ABOUT THIS EXERCISE.
If a line below contains "letters", count it; then state how many such lines there are, and nothing else.

SOURCE RECORDS.
== == ==
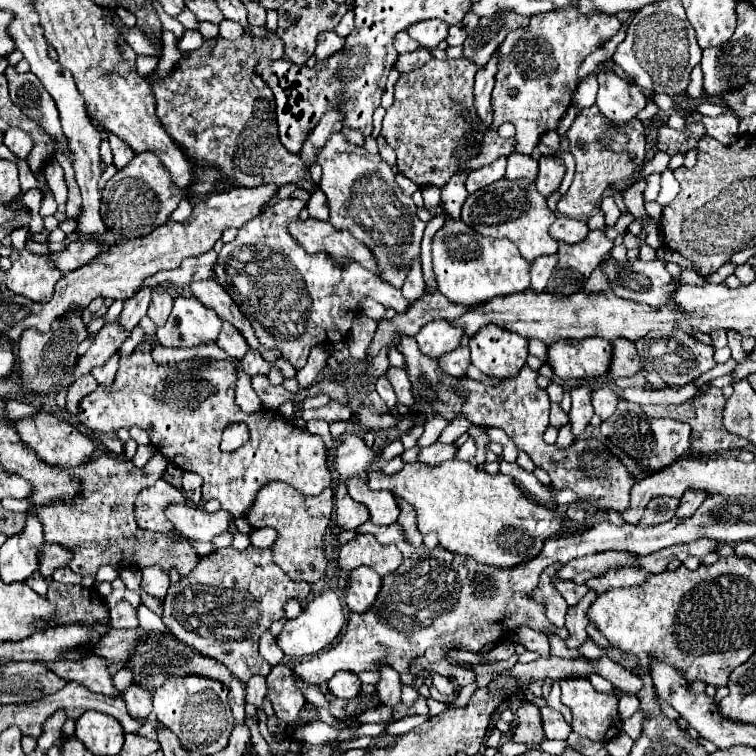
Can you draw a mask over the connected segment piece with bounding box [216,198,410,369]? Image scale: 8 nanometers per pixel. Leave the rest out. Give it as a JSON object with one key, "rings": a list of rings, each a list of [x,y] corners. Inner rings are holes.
{"rings":[[[284,199],[278,201],[268,213],[262,213],[254,217],[252,221],[244,223],[236,235],[234,241],[224,243],[222,253],[216,261],[216,279],[228,295],[234,299],[234,303],[240,307],[244,317],[252,323],[254,333],[264,349],[280,349],[282,359],[290,361],[294,369],[302,369],[306,365],[306,359],[310,355],[310,349],[316,345],[336,345],[342,341],[342,337],[352,327],[352,319],[358,315],[358,303],[366,297],[382,303],[386,309],[394,309],[402,313],[408,309],[408,301],[402,297],[400,289],[392,287],[390,283],[384,283],[376,273],[364,269],[356,261],[350,261],[346,267],[336,265],[332,257],[326,253],[306,253],[296,241],[290,239],[290,233],[284,229],[284,221],[298,219],[300,211],[306,206],[306,202],[299,199]],[[228,261],[270,261],[268,267],[262,267],[256,275],[240,271],[228,271]]]}

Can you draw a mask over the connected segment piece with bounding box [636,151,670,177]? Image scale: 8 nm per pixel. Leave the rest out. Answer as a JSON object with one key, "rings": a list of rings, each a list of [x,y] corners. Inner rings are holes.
{"rings":[[[656,151],[656,155],[650,159],[650,161],[646,161],[644,163],[644,167],[638,171],[638,175],[636,177],[640,177],[640,175],[652,175],[652,173],[662,173],[666,167],[668,167],[668,163],[670,163],[670,159],[668,159],[668,155],[664,153],[664,151]]]}

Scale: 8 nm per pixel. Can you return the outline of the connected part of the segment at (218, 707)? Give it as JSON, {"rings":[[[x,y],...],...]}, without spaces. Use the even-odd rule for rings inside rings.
{"rings":[[[172,675],[154,691],[152,703],[156,719],[180,739],[184,749],[200,751],[202,755],[214,755],[226,747],[234,729],[234,719],[228,705],[228,687],[222,681],[202,675]]]}

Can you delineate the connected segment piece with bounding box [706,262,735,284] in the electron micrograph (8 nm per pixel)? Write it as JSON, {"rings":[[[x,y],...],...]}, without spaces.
{"rings":[[[725,263],[714,274],[708,276],[706,279],[709,283],[719,284],[723,283],[726,278],[734,273],[735,266],[731,263]]]}

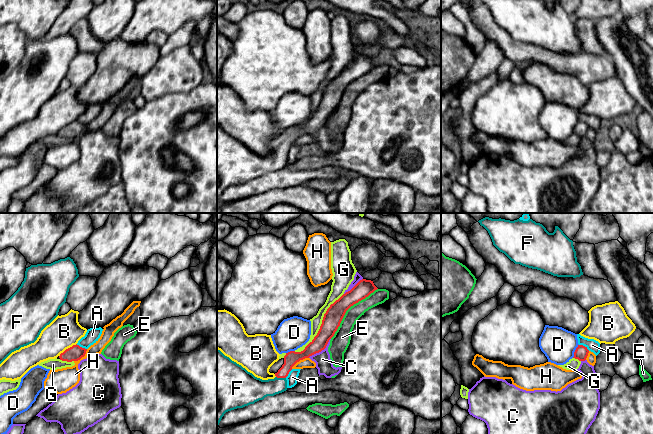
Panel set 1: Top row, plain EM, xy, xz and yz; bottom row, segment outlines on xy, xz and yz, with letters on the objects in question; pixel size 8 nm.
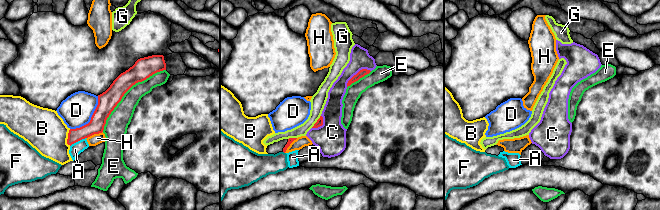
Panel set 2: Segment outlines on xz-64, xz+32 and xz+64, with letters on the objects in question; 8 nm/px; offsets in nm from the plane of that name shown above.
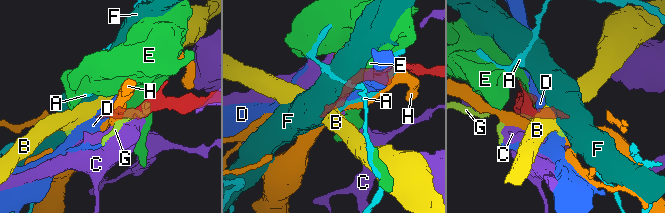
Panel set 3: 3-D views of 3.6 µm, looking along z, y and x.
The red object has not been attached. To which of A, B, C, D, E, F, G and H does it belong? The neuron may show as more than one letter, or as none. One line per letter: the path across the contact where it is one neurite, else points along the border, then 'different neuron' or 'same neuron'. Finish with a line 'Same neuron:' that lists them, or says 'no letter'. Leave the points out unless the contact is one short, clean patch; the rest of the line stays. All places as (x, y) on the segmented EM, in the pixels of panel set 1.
A: along yz (579, 344), (582, 344), (589, 350) | different neuron
B: along xy (76, 343), (66, 348), (59, 356) | different neuron
C: different neuron
D: along yz (578, 344), (572, 357) | different neuron
E: different neuron
F: across xz (291, 358), (281, 377), (271, 387), (253, 389) | same neuron
G: different neuron
H: along xz (308, 357), (299, 360), (291, 368) | different neuron
Same neuron: F

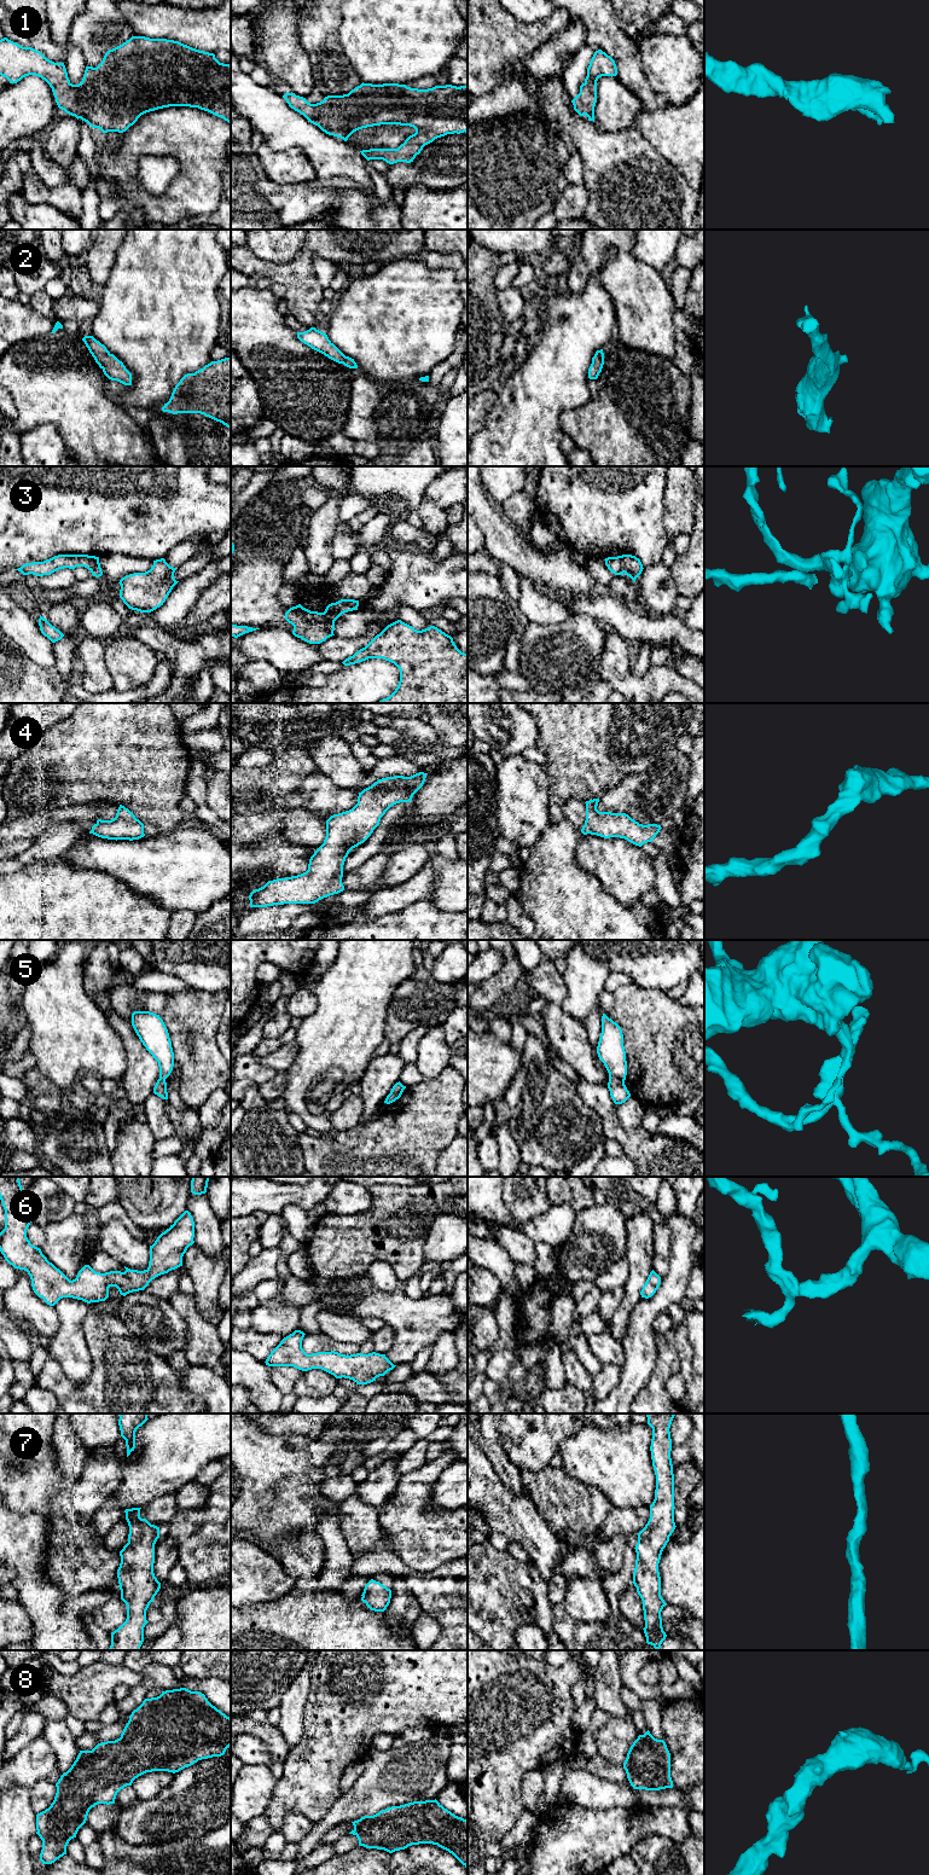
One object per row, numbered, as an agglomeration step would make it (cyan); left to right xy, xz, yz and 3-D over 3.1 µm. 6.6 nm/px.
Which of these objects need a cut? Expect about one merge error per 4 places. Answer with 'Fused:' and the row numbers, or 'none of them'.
== == ==
TASK RESULT.
2